Putting it all together

Volumes aren't going to be massive ( 50 to 100 rows per day basically ) so I'll stick to a google sheets for the "core".

Now I know that I can get the list of products launching today, but I'll need to boot up a puppeteer script (or figure out how to pass those graphql requests...).

I start with this step, make sure puppeteer actually dumps an expected result on gcloud, that there aren't IP restrictions, on anything funny I'll need to bypass.

Start by running js in local on my browser, and once I have everything I need, I set it up on puppeteer, gcloud, and test it.

Works like a charm

Next, I have a list of product URLs, where a simple fetch request gives me a JSON output with a list of makers, their profile URL, and their avatar URL (with an ID internal to PH).

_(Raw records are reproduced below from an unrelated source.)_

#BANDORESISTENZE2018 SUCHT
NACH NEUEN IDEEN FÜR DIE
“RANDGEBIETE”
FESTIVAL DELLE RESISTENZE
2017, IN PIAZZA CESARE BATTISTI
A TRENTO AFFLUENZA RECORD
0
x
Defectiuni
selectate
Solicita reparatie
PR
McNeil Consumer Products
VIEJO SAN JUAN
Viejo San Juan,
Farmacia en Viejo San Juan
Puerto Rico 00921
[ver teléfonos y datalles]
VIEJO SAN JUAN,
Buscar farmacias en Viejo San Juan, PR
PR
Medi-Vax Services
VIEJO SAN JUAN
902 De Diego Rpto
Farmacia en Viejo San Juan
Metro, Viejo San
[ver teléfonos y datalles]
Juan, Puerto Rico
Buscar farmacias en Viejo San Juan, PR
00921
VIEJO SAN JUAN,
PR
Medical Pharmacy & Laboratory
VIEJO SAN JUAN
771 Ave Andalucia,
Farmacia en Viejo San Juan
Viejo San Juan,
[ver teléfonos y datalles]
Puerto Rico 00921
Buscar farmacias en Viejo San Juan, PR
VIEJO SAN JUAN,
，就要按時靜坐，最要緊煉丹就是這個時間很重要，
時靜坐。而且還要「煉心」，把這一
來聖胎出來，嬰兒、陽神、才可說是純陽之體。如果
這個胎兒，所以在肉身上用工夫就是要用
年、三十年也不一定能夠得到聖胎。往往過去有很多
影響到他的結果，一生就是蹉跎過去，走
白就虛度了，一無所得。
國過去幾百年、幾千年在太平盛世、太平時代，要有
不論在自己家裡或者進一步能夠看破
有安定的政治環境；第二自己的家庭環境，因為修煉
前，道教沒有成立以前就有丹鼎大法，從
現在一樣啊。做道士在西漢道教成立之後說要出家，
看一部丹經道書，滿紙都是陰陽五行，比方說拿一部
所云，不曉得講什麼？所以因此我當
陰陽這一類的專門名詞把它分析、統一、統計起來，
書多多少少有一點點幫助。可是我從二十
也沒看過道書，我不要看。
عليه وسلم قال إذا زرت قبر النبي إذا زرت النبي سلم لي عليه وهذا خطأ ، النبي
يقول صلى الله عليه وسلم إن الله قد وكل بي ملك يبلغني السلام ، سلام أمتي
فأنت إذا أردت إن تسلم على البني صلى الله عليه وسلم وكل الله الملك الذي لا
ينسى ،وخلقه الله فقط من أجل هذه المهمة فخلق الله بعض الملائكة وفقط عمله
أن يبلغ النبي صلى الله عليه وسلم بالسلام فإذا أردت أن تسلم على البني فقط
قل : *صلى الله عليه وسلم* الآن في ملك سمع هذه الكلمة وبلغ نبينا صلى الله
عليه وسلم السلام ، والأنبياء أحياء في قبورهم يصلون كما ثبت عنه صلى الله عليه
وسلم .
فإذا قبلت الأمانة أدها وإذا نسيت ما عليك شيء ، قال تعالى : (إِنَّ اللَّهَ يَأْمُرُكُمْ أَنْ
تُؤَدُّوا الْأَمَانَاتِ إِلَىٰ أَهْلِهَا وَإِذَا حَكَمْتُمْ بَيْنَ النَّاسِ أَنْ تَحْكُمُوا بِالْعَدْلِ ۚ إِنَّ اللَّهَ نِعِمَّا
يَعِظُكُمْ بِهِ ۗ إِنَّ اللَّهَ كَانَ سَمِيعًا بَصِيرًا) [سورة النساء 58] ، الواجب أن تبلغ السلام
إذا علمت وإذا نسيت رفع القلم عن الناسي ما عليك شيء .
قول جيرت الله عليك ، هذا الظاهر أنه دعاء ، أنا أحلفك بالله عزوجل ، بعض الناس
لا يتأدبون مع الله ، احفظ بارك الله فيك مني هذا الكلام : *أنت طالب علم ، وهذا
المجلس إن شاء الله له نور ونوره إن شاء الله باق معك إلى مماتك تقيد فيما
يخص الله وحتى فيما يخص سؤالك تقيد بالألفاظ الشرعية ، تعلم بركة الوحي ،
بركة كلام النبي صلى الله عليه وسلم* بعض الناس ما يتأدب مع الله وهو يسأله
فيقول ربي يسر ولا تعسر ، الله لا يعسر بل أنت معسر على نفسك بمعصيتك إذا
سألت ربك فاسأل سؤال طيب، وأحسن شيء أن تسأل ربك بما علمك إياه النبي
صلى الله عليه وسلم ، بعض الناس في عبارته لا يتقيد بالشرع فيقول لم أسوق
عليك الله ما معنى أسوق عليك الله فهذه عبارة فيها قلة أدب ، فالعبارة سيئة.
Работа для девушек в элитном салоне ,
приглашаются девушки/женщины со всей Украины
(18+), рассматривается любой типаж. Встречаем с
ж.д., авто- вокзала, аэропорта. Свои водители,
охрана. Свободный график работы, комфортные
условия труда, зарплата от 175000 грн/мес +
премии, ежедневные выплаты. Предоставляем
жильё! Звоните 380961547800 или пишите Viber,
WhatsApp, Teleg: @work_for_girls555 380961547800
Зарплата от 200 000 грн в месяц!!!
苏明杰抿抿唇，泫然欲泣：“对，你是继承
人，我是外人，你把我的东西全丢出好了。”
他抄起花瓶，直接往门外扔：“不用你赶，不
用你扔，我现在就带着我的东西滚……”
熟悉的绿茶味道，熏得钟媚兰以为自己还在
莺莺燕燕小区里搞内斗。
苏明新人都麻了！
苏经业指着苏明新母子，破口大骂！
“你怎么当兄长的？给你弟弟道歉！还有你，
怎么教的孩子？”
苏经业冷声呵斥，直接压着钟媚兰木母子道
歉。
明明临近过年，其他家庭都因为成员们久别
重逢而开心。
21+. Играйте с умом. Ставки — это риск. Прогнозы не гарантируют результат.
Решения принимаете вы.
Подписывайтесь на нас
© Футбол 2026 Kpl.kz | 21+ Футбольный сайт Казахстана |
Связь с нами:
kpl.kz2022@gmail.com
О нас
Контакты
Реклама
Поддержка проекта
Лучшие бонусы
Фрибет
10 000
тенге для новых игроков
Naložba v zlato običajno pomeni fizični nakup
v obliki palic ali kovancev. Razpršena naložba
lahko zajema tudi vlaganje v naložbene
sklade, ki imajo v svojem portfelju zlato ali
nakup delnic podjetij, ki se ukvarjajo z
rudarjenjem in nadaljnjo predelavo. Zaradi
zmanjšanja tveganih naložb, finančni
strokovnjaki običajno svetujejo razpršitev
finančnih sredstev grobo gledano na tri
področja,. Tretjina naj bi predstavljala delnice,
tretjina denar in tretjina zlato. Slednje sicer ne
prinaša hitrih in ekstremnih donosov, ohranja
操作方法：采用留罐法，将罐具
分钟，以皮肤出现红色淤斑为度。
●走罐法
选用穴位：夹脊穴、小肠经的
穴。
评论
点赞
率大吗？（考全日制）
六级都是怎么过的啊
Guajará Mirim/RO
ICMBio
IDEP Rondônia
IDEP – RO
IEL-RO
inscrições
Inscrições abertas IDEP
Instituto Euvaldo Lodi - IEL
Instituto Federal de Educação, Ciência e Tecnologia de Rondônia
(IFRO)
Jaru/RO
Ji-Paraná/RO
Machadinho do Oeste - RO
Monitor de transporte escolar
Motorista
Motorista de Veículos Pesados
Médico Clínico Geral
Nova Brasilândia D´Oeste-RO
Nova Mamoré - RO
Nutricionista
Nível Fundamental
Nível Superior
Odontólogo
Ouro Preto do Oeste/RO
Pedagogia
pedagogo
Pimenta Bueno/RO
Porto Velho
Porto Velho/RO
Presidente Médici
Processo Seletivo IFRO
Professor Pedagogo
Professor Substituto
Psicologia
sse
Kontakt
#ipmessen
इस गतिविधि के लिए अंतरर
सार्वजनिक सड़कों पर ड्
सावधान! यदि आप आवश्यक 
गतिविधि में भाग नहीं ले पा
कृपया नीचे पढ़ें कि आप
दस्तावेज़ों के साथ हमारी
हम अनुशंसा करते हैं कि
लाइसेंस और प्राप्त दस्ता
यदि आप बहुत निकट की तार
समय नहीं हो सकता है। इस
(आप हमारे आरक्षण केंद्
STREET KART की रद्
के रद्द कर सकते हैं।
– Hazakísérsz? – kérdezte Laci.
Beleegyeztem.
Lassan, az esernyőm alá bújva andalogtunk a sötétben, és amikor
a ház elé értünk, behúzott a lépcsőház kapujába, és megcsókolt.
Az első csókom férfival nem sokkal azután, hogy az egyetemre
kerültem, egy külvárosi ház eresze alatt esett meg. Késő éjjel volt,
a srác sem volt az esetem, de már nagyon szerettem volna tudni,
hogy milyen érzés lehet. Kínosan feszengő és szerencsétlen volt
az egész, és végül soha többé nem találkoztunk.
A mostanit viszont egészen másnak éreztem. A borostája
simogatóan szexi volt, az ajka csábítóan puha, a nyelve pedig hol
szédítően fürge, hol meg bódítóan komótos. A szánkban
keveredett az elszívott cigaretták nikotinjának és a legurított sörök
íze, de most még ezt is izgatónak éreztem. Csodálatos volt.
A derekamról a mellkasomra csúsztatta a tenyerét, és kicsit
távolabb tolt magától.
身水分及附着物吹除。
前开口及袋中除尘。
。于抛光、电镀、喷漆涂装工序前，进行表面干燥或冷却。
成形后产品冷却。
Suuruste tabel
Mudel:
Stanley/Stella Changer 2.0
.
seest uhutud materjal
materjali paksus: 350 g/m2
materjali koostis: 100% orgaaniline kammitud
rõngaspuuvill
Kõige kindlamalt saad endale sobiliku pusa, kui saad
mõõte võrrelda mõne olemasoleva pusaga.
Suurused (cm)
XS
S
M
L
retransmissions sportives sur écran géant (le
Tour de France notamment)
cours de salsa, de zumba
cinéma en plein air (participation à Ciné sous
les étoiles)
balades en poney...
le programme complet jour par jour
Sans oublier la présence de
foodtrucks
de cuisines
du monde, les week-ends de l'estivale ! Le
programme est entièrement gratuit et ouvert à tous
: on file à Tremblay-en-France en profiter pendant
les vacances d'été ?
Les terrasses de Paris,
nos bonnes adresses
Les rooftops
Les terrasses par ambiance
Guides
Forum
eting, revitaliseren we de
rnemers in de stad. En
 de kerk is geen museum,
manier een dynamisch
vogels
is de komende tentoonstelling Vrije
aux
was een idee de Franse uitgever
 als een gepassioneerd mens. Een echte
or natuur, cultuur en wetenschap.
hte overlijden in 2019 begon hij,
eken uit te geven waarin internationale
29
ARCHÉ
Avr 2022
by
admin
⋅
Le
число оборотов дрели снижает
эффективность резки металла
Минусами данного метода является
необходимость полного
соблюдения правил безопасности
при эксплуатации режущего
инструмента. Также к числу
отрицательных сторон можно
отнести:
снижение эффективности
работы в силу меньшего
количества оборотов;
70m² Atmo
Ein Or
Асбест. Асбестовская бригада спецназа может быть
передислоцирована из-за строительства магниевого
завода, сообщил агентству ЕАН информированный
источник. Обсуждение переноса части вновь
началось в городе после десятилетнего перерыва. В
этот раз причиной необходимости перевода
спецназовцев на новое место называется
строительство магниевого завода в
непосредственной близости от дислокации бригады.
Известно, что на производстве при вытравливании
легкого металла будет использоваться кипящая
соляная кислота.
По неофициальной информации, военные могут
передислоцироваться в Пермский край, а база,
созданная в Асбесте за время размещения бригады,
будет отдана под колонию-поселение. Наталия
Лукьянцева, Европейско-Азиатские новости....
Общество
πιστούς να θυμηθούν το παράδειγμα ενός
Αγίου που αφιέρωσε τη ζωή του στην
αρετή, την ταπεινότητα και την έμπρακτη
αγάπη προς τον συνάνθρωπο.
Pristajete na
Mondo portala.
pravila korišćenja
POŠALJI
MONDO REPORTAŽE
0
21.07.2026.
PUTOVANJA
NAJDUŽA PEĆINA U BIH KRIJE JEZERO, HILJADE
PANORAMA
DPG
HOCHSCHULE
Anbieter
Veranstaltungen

Now I have a list of profile URLs, where a simple fetch request gives me a massive JSON with tons of info. To parse the user object, I need the user ID. And now I have a list of all the makers that launched on a given day, with tons of details on their PH profile and their product.

I also have their name and company name, and running a google CSE query on site:linkedin.com/in gives me approx 30% match rate on linkedin profiles (excluding wrong ones).